Released: April 6, 2020
Kimberly Parish Adjudicator
Footnotes
- Minor Injury Guideline, Superintendent’s Guideline 01/14, issued pursuant to s. 268.3 (1.1) of the Insurance Act.
- Tab 1 of applicant’s submissions - Police Report from [police services], dated November 16, 2016, pages 6-7.
- Tab 3 of applicant’s submissions – Paramedic Call Report from [paramedic service], dated November 16, 2015, pages 1 - 3, 5.
- Tab E of respondent’s submissions – X-ray of cervical spine from [a hospital], dated November 16, 2016.
- Tab 2 of applicant’s submissions – Autobody Repair Estimate, dated November 17, 2016.
- Clements v. Clements, 2012 SCC 32.
- Scarlett v. Belair, 2015 ONSC 3635 (Div.

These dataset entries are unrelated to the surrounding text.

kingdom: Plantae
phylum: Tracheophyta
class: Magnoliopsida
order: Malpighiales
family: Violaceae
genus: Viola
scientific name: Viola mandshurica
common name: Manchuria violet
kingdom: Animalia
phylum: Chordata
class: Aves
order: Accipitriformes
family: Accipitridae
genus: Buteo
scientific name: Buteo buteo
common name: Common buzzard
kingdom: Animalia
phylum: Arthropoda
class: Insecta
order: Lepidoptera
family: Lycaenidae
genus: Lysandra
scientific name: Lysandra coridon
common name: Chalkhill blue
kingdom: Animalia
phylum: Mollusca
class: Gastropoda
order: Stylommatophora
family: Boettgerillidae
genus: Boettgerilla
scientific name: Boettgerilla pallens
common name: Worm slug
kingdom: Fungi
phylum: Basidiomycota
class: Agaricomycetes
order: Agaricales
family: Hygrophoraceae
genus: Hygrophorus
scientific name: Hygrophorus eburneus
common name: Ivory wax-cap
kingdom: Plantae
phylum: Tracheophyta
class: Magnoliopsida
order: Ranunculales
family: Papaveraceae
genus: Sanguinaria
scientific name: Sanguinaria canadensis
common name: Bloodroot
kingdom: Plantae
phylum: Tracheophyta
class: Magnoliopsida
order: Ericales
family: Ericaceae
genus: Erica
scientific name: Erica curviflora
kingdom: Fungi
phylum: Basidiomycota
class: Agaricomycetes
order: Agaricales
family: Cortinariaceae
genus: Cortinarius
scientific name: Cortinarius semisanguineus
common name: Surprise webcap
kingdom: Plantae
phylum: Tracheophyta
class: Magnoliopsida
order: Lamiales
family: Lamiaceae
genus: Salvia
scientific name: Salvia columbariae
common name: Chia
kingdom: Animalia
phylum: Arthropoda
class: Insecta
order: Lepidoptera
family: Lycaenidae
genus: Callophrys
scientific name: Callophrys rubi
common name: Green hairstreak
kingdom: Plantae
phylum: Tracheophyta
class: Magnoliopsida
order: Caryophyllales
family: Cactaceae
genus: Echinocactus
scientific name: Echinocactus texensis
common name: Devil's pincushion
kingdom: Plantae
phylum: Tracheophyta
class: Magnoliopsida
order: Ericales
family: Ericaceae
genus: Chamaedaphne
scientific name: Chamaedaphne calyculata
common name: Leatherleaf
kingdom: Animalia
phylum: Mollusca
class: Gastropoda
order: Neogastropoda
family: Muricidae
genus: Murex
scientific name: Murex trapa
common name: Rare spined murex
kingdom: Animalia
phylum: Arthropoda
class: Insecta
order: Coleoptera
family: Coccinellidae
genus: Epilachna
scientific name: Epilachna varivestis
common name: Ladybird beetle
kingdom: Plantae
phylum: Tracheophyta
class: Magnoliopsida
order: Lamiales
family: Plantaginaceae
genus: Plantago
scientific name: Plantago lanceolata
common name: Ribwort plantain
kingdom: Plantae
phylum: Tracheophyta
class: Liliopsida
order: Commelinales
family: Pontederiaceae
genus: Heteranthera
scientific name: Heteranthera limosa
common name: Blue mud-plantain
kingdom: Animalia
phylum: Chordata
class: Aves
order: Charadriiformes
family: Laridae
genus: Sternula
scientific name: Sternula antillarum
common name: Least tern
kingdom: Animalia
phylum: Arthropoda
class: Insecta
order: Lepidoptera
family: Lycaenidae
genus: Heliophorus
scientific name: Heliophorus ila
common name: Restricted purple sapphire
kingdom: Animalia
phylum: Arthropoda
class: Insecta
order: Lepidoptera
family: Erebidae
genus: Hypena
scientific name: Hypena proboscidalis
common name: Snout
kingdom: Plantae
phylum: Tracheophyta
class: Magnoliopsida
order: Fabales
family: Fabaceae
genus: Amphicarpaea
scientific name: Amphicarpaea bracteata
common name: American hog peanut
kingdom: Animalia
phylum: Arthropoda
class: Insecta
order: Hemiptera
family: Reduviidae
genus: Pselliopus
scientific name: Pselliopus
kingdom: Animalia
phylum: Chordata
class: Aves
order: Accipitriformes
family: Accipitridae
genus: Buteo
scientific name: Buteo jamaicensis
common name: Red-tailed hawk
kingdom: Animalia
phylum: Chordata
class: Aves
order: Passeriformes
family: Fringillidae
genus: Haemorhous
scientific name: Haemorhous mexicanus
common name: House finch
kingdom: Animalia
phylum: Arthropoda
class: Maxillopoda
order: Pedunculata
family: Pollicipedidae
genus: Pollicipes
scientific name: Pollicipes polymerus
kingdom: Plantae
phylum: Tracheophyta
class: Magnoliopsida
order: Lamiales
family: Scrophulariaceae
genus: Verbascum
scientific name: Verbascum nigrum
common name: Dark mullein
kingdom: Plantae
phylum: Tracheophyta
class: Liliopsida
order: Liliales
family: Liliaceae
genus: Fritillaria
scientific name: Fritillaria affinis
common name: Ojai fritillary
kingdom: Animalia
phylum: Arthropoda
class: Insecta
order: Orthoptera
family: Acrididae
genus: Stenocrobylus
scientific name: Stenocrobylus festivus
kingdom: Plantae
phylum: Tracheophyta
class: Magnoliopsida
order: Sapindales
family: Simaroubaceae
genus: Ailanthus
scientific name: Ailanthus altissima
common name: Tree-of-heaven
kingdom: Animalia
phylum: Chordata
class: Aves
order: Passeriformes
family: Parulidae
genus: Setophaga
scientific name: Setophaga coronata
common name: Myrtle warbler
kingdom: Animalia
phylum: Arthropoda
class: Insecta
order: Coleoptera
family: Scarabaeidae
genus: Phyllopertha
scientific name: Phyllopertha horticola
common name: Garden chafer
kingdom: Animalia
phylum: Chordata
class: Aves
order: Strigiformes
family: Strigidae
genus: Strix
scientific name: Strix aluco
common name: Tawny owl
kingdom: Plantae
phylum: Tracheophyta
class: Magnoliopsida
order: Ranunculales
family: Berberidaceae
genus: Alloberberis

Ct.), para. 24.
- Tab 6 of applicant’s submissions – Chronic Pain Assessment report of Dr. M. Friedlander, dated August 29, 2019.
- Tab 5 of applicant’s submissions - Chiropractic report of Dr. D Marion, dated July 13, 2017.
- Tab I of respondent’s submissions - IE report of Dr. M. Aiello, dated October 6, 2017.
- Tab 4 of applicant’s submissions – MRI of cervical spine, dated June 5, 2017.
- Tab H of respondent’s submissions – letter from Steve Savage, physiotherapist at CBI, dated August 1, 2017.
- 17-008413 v. Aviva General Insurance, 2018 CanLII 130856 (ONLAT).
- Tab 12 of applicant’s submissions, psychological report of Dr. Payne, dated July 31, 2019 and Tab 8 of applicant’s submissions – psychological report of Dr. Gerber, dated August 23, 2019.
- Tab M of the respondent’s submissions, Psychological IE report of Dr. Prendergast, dated June 21, 2019.